One of the reasons that I’m not jumping on the bandwagon for Thomas McCraw’s new Schumpeter biography is that I think that Jerry Z. Muller provides more insight into Schumpeter using many fewer words in The Mind and the Market, one of my favorite books for anyone interested in the history of economic thought. I’ll use this post to excerpt some of Muller’s chapter on Schumpeter.p. 290:

Two of the most pervasive themes of Schumpeter’s oeuvre are Nietzschean: the role of the superior few as a source of creativity, and the stultifying effects of the resentment of the many against the claims and creativity of the few.

On p. 294:

He argued that it was precisely the dynamism injected into capitalist society by the entrepreneur that made him an object of antipathy. For the rise of a new entrepreneur…necessarily meant the relative economic decline of those ensconced in the status quo…

In attempting to account for the appeal of socialism, Schumpeter borrowed not only from Nietzsche but from the Italian political theorist Vilfredo Pareto…Pareto’s 1901 essay “The Rise and Fall of Elites,” conveys two themes to which Schumpeter would return time and time again: the inevitability of elites, and the importance of nonrational and nonlogical drives in explaining social action.
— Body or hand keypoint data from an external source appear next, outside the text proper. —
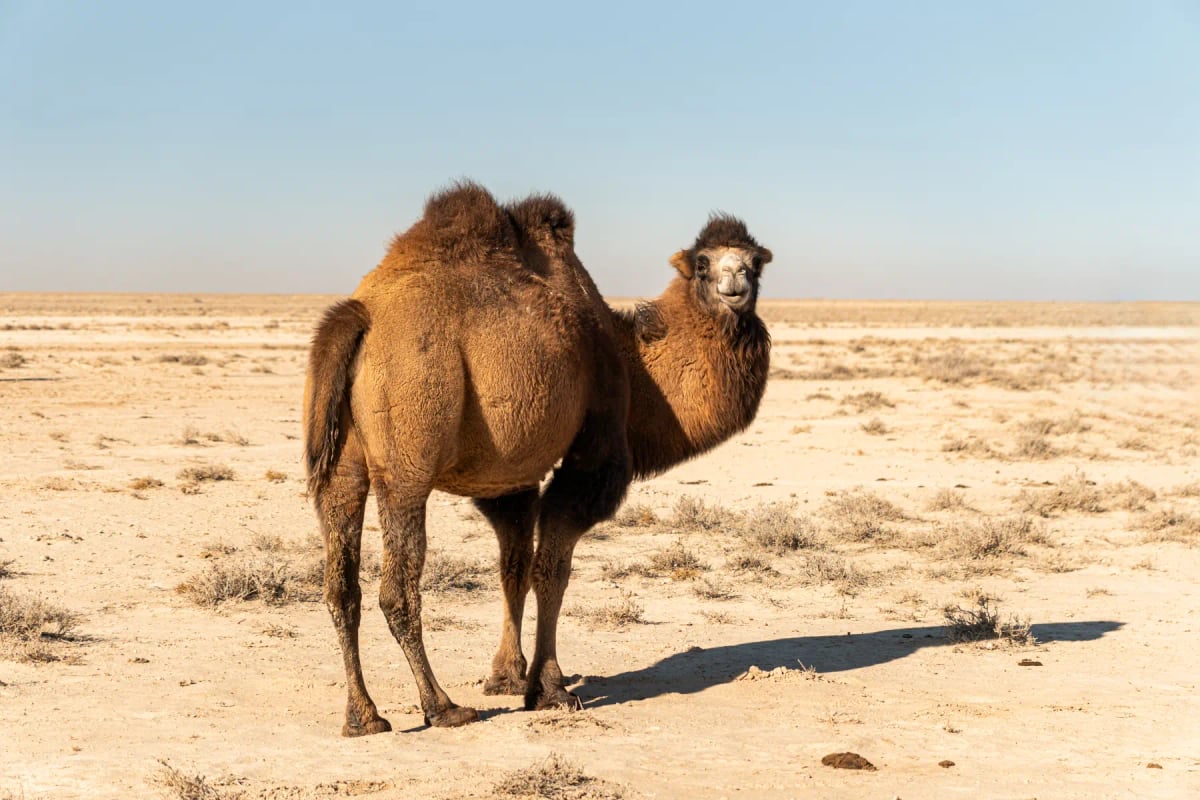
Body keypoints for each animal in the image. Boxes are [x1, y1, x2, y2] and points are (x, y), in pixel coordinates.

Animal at [304, 182, 772, 735]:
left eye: (755, 263)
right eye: (703, 263)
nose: (734, 285)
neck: (632, 362)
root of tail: (358, 318)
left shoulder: (511, 476)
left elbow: (514, 566)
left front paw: (506, 676)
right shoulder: (595, 451)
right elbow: (553, 568)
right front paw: (548, 687)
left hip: (341, 464)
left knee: (340, 584)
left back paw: (363, 716)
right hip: (410, 444)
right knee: (396, 585)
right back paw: (442, 707)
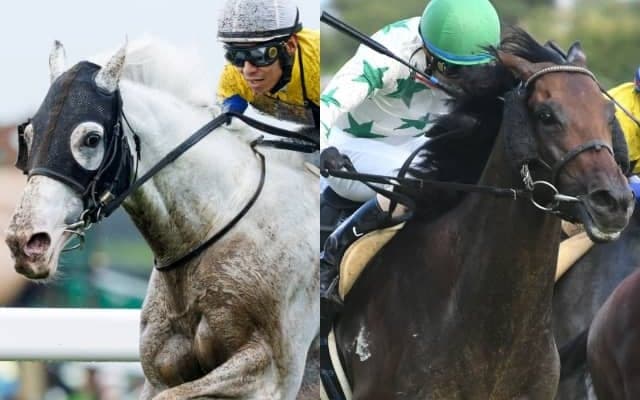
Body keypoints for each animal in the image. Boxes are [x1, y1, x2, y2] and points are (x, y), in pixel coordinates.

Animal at [4, 38, 319, 400]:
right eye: (29, 135)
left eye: (91, 139)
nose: (25, 243)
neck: (211, 227)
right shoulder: (160, 372)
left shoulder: (267, 374)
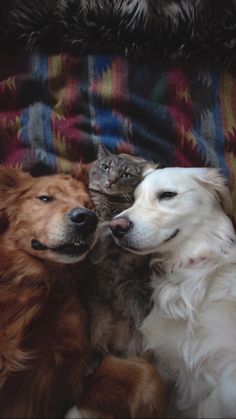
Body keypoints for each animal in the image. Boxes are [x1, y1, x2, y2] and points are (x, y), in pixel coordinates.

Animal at [0, 167, 166, 419]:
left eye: (90, 206)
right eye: (45, 198)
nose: (88, 219)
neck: (43, 282)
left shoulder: (71, 380)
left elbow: (149, 377)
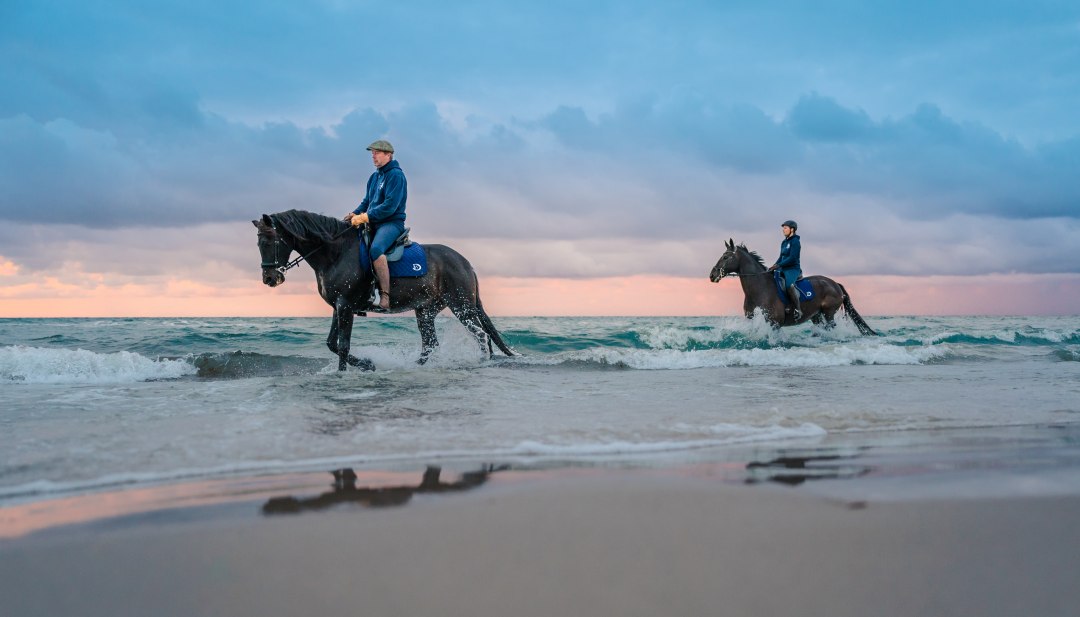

Pareto suggested that the victory of socialism was “most probable and almost inevitable.” Yet, he predicted…the reality of elites would not change. It was almost impossible to convince socialists of the fallacy of their doctrine, Pareto asserted, since they were enthusiasts of a substitute religion. In such circumstances, arguments are invented to justify actions that were arrived at before the facts were examined, motivated by nonrational drives.

p. 306:

Schumpeter was skeptical of the government’s antitrust efforts…What those who criticized monopoly in the name of free competition failed to understand was that it was in the very nature of dynamic capitalism to produce high, “monopoly” profits for those who were the first to innovate successfully…large firms had to continue to innovate or face decline…

In the early 1930’s, the shock of the Depression and the dominant interpretation of the Depression by intellectuals had led to a “radicalization of the public mind” in the United States, which in turn had resulted in policies that left capitalism in shackles.

p. 309:

It was no accident, Schumpeter thought, that capitalism had been so productive…For it appeals to, and helps create, a system of motives that is both simple and forceful. It rewards success with wealth and, no less over, it attracts the brightest and most energetic into market-related activity: as capitalist values come to dominate, a large portion of those with “supernormal brains” move toward business, as opposed to military, governmental, cultural, or theological pursuits.